Is there a difference , say, in being called an ‘artist’ or a painter/sculptor etc. Do these distinctions matter?
Artist is an umbrella term – it covers many things! I have always been a mixed media artist – I am too interested in materials and processes to describe myself as any one ‘thing’. I think that doing so is reductive. As someone whose work has a strong sense of narration, I use the medium that best suits the story I want to tell, or the issue I want to address. Often, these combine through the creation of mixed media installation. Right now, I am focused on making small scale, experimental sculptural forms which are in parts like a stage set, or an architectural model. Next week, I might return to drawing, or photography. When all these different approaches are centred on a theme, the work has a cohesion and so I don’t think it matters how they have been executed, as long as they resonate with each other. Sometimes, changing from one medium to another, sparks a new idea or a new direction and I have always tried to expand the boundaries of what I can achieve artistically.
Images:
Museum (for forgetting) – above image, copper sheet, wood, plasticine, 30 x 30 x 12 cm. Work in progress.

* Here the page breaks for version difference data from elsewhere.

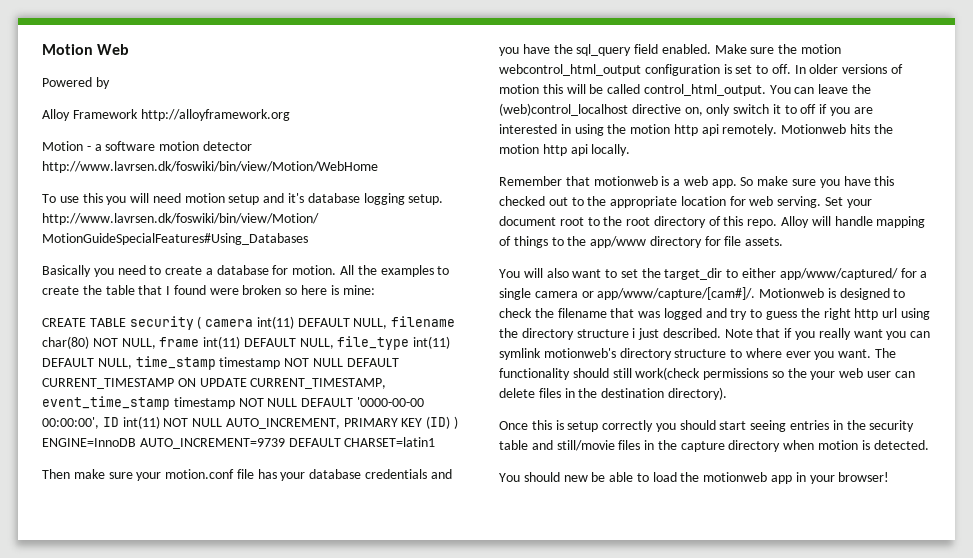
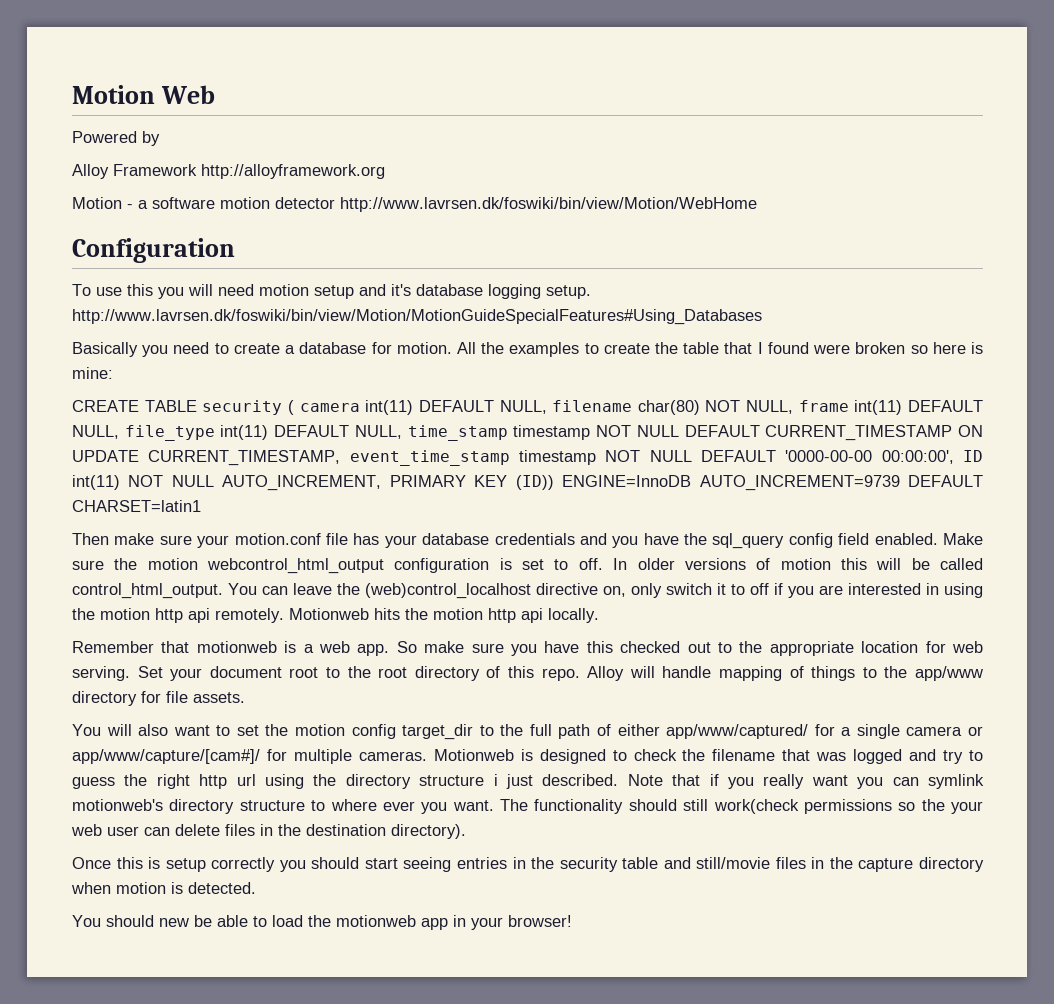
(378, 167) none -> [72,238,235,263] // Configuration
[426,416,459,429] (ID) ) -> [515,475,554,490] (ID))
(632, 50) none -> [788,533,833,548] config
[664,268,739,280] target_dir to -> [295,724,611,740] motion config target_dir to the full path of
[597,287,756,300] app/www/capture/[cam#]/. -> [72,749,427,764] app/www/capture/[cam#]/ for multiple cameras.

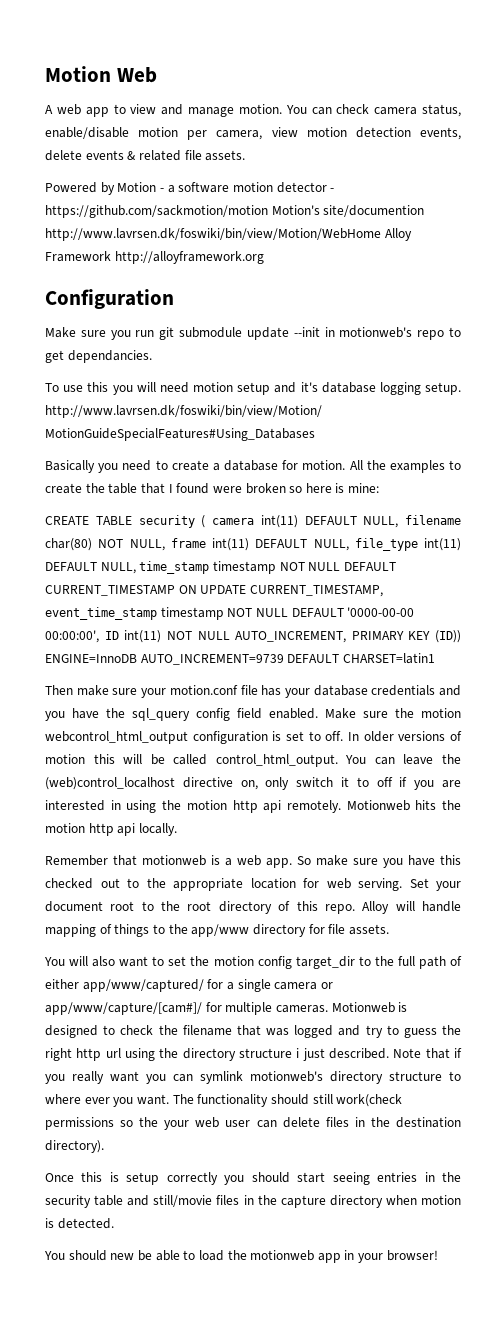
(216, 94) none -> [45,104,461,117] [45,127,462,140] [45,150,246,161] // A web app to view and manage motion. You can check camera status, enable/disable motion per camera, view motion detection events, delete events & related file assets.
[72,164,385,179] // Alloy Framework http://alloyframework.org // -> (115, 188) none
[340,197,757,212] [72,238,235,263] http://www.lavrsen.dk/foswiki/bin/view/Motion/WebHome // Configuration -> [330,188,335,192] [45,205,425,218] [45,228,412,241] [45,251,264,264] [45,289,174,309] [45,327,461,340] [45,350,152,363] - https://github.com/sackmotion/motion Motion's site/documention http://www.lavrsen.dk/foswiki/bin/view/Motion/WebHome Alloy Framework http://alloyframework.org // Configuration // Make sure you run git submodule update --init in motionweb's repo to get dependancies.

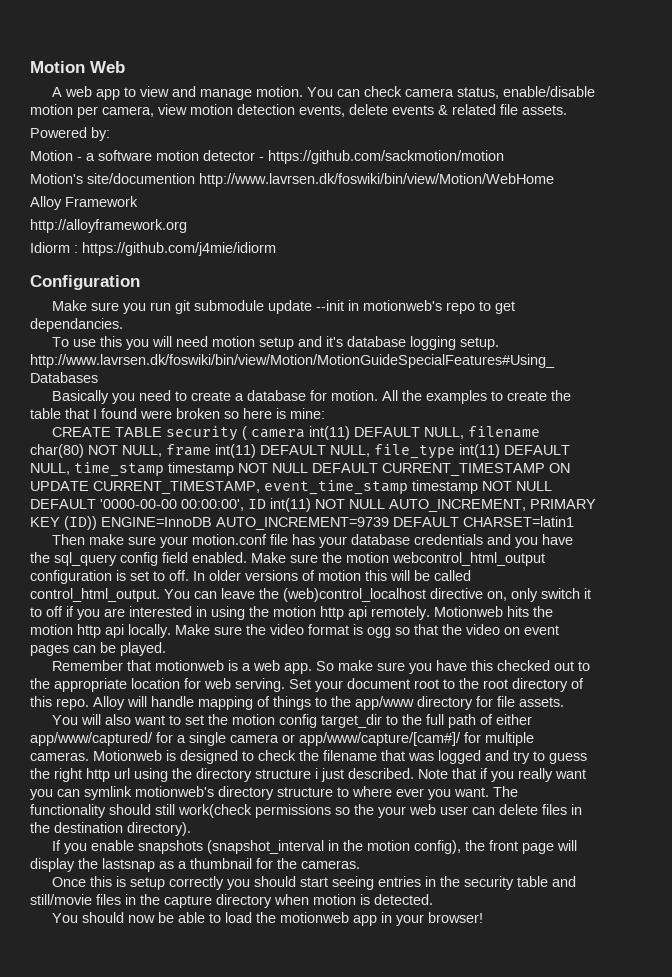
[100,182,115,195] by -> [91,127,110,141] by: //
(268, 211) none -> (504, 157) //
(381, 234) none -> (554, 180) //
(111, 256) none -> (138, 201) //
(264, 257) none -> [30,242,276,256] // Idiorm : https://github.com/j4mie/idiorm
(177, 829) none -> [175,624,559,638] [30,642,166,656] Make sure the video format is ogg so that the video on event pages can be played.
(104, 1146) none -> [52,840,578,854] [30,858,360,872] // If you enable snapshots (snapshot_interval in the motion config), the front page will display the lastsnap as a thumbnail for the cameras.
[110,1253,135,1260] new -> [128,915,156,923] now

Tidal Breath (for Holding), plaster cast, 25 x 15 x 10 cm. Work in progress.
Habitat (for healing), mixed media assemblage, 40 x 25 x 10 cm. Work in progress.
About the artist
Gail Ritchie is a mixed media artist living and working in Belfast. She graduated with a degree from University of Ulster and an MA from Queen’s University, Belfast. Currently she is undertaking a practice based PhD at Queen’s and she will exhibit her research on memorial forms at the Naughton Gallery , Belfast in 2022. Gail’s work on memory, conflict and memorials is recognised internationally. For more information see Olivera Simic (2020) Visualising women’s historical injustices of war and violence in Historical Dialogue, Preventions of Mass Atrocities; D.M Withers (2019) Wounding poppies: hyper-commemoration and aesthetic interventions. Critical Military Studies and Paul Gough, (2018) Dead Ground, War and Peace, Remembrance and Recovery.